Von Leonie Asendorpf
Hamburg - Zugreisende brauchen eine Menge Geduld: Der Bahnverkehr rund um Hamburg ist seit einem Oberleitungsschaden am vergangenen Mittwoch weiter gestört – das hat nun bundesweite Auswirkungen. Die Reparaturen laufen inzwischen auf Hochtouren.
Es werde mit Hochdruck daran gearbeitet, die Strecke zwischen dem Hamburger Hauptbahnhof und Altona wieder vollständig freizugeben, teilte eine Sprecherin der Deutschen Bahn mit.

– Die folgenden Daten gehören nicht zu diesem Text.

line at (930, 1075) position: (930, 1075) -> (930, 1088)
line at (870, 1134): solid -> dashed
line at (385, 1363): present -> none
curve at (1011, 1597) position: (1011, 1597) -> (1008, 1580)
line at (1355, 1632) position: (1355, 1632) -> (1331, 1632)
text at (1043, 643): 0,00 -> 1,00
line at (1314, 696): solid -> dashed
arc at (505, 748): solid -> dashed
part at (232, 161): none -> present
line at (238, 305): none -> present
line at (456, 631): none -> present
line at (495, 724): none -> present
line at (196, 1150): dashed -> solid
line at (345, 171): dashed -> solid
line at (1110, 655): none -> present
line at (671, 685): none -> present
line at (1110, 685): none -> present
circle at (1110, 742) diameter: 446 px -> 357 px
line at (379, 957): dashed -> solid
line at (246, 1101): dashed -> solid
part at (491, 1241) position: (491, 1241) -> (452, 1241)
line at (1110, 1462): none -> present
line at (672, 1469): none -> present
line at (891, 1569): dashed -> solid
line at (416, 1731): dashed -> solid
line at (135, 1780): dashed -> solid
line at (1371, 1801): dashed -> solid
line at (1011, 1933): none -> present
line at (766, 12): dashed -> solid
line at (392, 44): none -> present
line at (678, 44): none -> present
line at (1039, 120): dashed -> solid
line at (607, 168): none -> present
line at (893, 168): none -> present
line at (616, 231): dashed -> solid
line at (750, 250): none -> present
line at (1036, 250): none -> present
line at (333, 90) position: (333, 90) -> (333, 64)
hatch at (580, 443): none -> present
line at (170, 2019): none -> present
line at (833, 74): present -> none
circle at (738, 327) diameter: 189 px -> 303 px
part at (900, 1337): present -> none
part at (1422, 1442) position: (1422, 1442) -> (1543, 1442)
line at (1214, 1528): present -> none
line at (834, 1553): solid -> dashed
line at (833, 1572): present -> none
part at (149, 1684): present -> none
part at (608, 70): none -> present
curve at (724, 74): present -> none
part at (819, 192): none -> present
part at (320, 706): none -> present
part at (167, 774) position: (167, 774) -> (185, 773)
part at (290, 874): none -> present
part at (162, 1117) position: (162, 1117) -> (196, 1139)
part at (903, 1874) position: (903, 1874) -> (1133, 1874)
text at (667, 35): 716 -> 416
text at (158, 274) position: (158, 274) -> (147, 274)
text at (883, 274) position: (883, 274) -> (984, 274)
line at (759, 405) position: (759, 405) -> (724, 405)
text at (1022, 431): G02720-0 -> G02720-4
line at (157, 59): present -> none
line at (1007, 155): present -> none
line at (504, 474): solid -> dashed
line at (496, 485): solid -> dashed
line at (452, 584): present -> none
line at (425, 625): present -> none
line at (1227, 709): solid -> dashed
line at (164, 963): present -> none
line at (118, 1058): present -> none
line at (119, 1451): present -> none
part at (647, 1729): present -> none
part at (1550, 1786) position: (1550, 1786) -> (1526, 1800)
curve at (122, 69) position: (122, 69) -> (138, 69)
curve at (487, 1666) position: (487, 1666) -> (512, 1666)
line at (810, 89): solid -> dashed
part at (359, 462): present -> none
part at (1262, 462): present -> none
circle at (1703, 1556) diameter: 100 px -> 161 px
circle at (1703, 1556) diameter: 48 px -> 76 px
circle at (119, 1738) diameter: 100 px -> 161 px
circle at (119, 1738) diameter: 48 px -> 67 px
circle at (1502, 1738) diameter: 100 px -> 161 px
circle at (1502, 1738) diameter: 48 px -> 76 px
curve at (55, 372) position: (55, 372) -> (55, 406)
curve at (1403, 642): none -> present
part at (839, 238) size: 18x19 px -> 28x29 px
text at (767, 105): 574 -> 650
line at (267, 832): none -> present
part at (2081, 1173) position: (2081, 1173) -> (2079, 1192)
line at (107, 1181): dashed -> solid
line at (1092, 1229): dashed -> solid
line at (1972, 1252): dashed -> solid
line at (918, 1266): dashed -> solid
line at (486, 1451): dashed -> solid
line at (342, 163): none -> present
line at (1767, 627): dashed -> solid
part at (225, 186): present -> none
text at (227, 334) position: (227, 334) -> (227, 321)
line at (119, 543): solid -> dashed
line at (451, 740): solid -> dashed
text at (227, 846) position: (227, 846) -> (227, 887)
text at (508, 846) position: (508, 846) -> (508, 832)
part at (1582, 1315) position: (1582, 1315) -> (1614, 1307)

Am frühen Nachmittag müsse die Strecke zwischen Hauptbahnhof und Altona aber für eine Stunde voll gesperrt werden, so die Sprecherin weiter. Danach könne die Strecke wieder komplett freigegeben werden.
Zuletzt sei an sogenannten Festpunkten gearbeitet worden. Diese sorgten zusammen mit sogenannten Ausgleichsgewichten innerhalb einer Oberleitungsanlage dafür, dass die auftretenden natürlichen Temperaturschwankungen ausgeglichen werden könnten.
Seit Mittwochabend ist ein eingleisiger Verkehr auf der Strecke möglich.
Nach Angaben der Bahn im Internet kam es im Fernverkehr immer wieder zu Zugausfällen auf den Verbindungen zwischen Hamburg und Nordrhein-Westfalen sowie Berlin und Frankfurt.
Strecke war erst kürzlich wieder frei
Die Züge aus Dänemark wurden über eine Umleitung den Hamburger Hauptbahnhof erreichen. Im Nahverkehr begannen und endeten die Züge zwischen Flensburg/Kiel und dem Hamburger Hauptbahnhof in Altona.
Reisende wurden gebeten, zwischen Hauptbahnhof und Altona die S-Bahn zu nutzen.
Erst am 20. März war die Strecke zwischen Hauptbahnhof und Altona nach Bauarbeiten wieder für den Regional- und Fernverkehr freigegeben worden. Nur fünf Tage später kam es zu dem Oberleitungsschaden zwischen Dammtor und Altona.
Nach Medienberichten riss eine Oberleitung und fiel auf das Dach eines ICE. Eine Bahnsprecherin konnte zu dem Schadensereignis keine Angaben machen.
Erstmeldung um 12.10 Uhr, aktualisiert um 14.52 Uhr.